= WHAT IS EXPECTED =
Reproduce the court opinion excerpt below from "B. The District" up to and including "de novo. Id.", word for word.

= PAGE EXTRACT =
☆ ☆ ☆ ☆

Commercial Litigation and Arbitration

Sanctions: “There Is a Significant Difference between Making a Weak Argument with Little Chance of Success and Making a Frivolous Argument with No Chance of Success”—Good Quote—Argument Not Sanctioned Below Sanctioned on Appeal

Cooney v. Casady, 2013 U.S. App. LEXIS 17255 (7th Cir. Aug. 19, 2013):

This case arises out of Deborah O. Cooney's administrative appeal of the Illinois Department of Children and Family Services' (DCFS) indicated finding against her of mental injury and substantial risk of harm to her children. Cooney claims that Rhonda Casady and Andrew Sosnowski, counsel for DCFS in that administrative appeal, conspired with Lesley Magnabosco who was hired by DCFS to transcribe the administrative appeal hearing to deprive Cooney of her due process rights by altering the transcripts of those proceedings. Cooney appeals the district court's grant of summary judgment to the defendants, and the defendants appeal the denial of their petition for attorneys' fees and costs under 42 U.S.C. § 1988 and Federal Rule of Civil Procedure 11. They also seek an award of their costs and attorneys' fees under Federal Rule of Appellate Procedure 38. We affirm the district court's judgments and order Cooney to show cause why an award under Rule 38 should not be entered against her.***

B. The District Court Did Not Abuse Its Discretion in Denying Defendants' Request for Fees, Costs, and Sanctions

The defendants petitioned for attorneys' fees under § 1988 and Rule 11 sanctions. Section 1988 provides that in § 1983 actions "the court, in its discretion, may allow the prevailing party ... a reasonable attorney's fee as part of the costs." 42 U.S.C. § 1988(b). The statute commits the decision whether to award attorneys' fees to the district court's sound judgment. Khan v. Gallitano, 180 F.3d 829, 837 (7th Cir. 1999). We review the denial of fees in this context for abuse of discretion, although we review legal questions de novo. Id.

Prevailing defendants [under § 1988] may be awarded attorneys' fees only if the plaintiff's "claim was frivolous, unreasonable, or groundless, or if the plaintiff continued to litigate after it clearly became so." Christianburg Garment Co. v. EEOC, 434 U.S. 412, 422 (1978); see also Hughes v. Rowe, 449 U.S. 5, 14-15 (1980) (per curiam) (applying Christianburg under § 1988). The plaintiff's action must be groundless or without foundation (i.e., meritless), but "[t]he fact that a plaintiff may ultimately lose his case is not in itself a sufficient justification for the assessment of fees." Hughes, 449 U.S. at 14. "There is a significant difference between making a weak argument with little chance of success ... and making a frivolous argument with no chance of success," and "it is only the latter that permits defendants to recover attorney's fees" under § 1988. Khan, 180 F.3d at 837.

When considering the defendants' petition for fees, the district court articulated the proper legal rules and concluded that, although it "was an extremely close call," Cooney's claim was not frivolous but simply meritless. Orlando-Cooney, 2011 WL 995817, at *2. The court acknowledged that the only evidence she had was the apparent discrepancies between the transcripts, but it found that she "did engage in some, albeit limited, investigation into this matter by engaging in a word-for-word comparison of the two transcripts." Id. The court also rejected the defendants' view that Cooney continued to litigate after the case became frivolous once discovery was complete, again finding that it was "a very close call." Id.

☆ ☆ ☆ ☆

= COLLECTED DATA =
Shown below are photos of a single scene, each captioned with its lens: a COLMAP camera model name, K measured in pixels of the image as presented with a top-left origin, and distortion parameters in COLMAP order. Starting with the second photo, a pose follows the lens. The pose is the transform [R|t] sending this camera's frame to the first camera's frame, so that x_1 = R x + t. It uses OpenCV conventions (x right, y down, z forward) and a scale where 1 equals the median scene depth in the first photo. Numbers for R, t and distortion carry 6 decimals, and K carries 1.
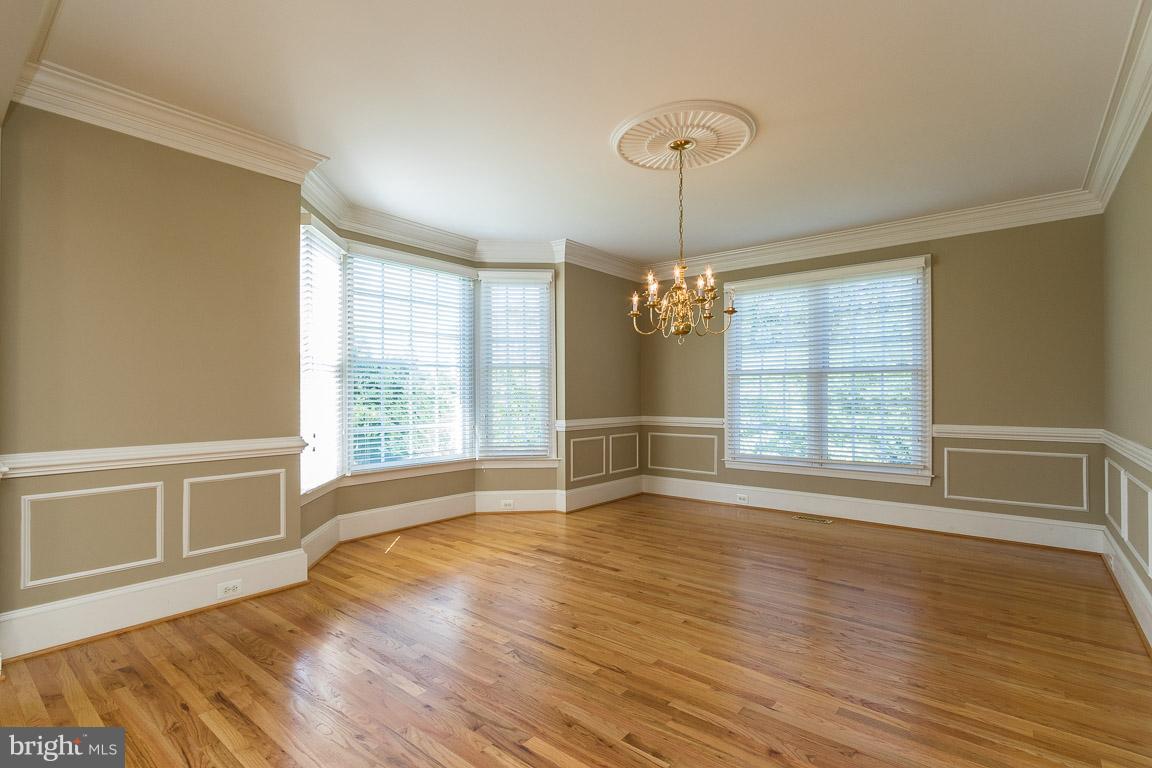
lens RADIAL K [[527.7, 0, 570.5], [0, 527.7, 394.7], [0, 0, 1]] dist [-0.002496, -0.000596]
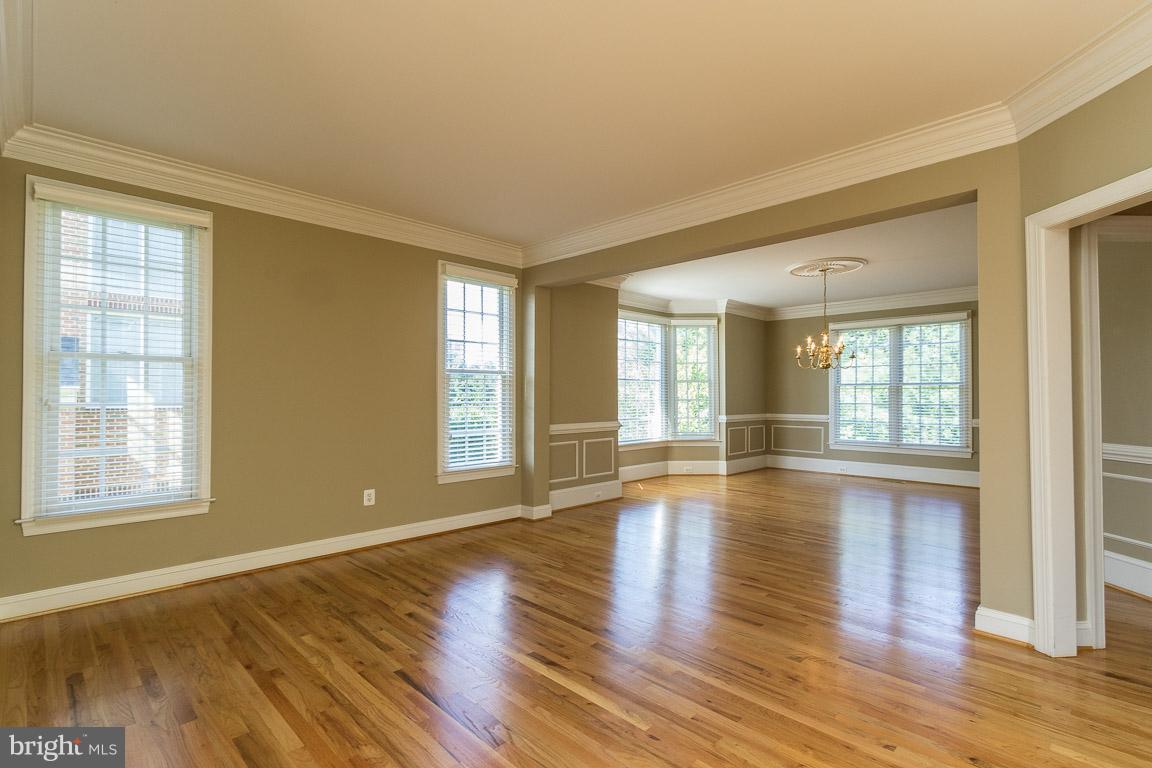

☆ ☆ ☆ ☆

= SOLVED PROBLEM =
B. The District Court Did Not Abuse Its Discretion in Denying Defendants' Request for Fees, Costs, and Sanctions

The defendants petitioned for attorneys' fees under § 1988 and Rule 11 sanctions. Section 1988 provides that in § 1983 actions "the court, in its discretion, may allow the prevailing party ... a reasonable attorney's fee as part of the costs." 42 U.S.C. § 1988(b). The statute commits the decision whether to award attorneys' fees to the district court's sound judgment. Khan v. Gallitano, 180 F.3d 829, 837 (7th Cir. 1999). We review the denial of fees in this context for abuse of discretion, although we review legal questions de novo. Id.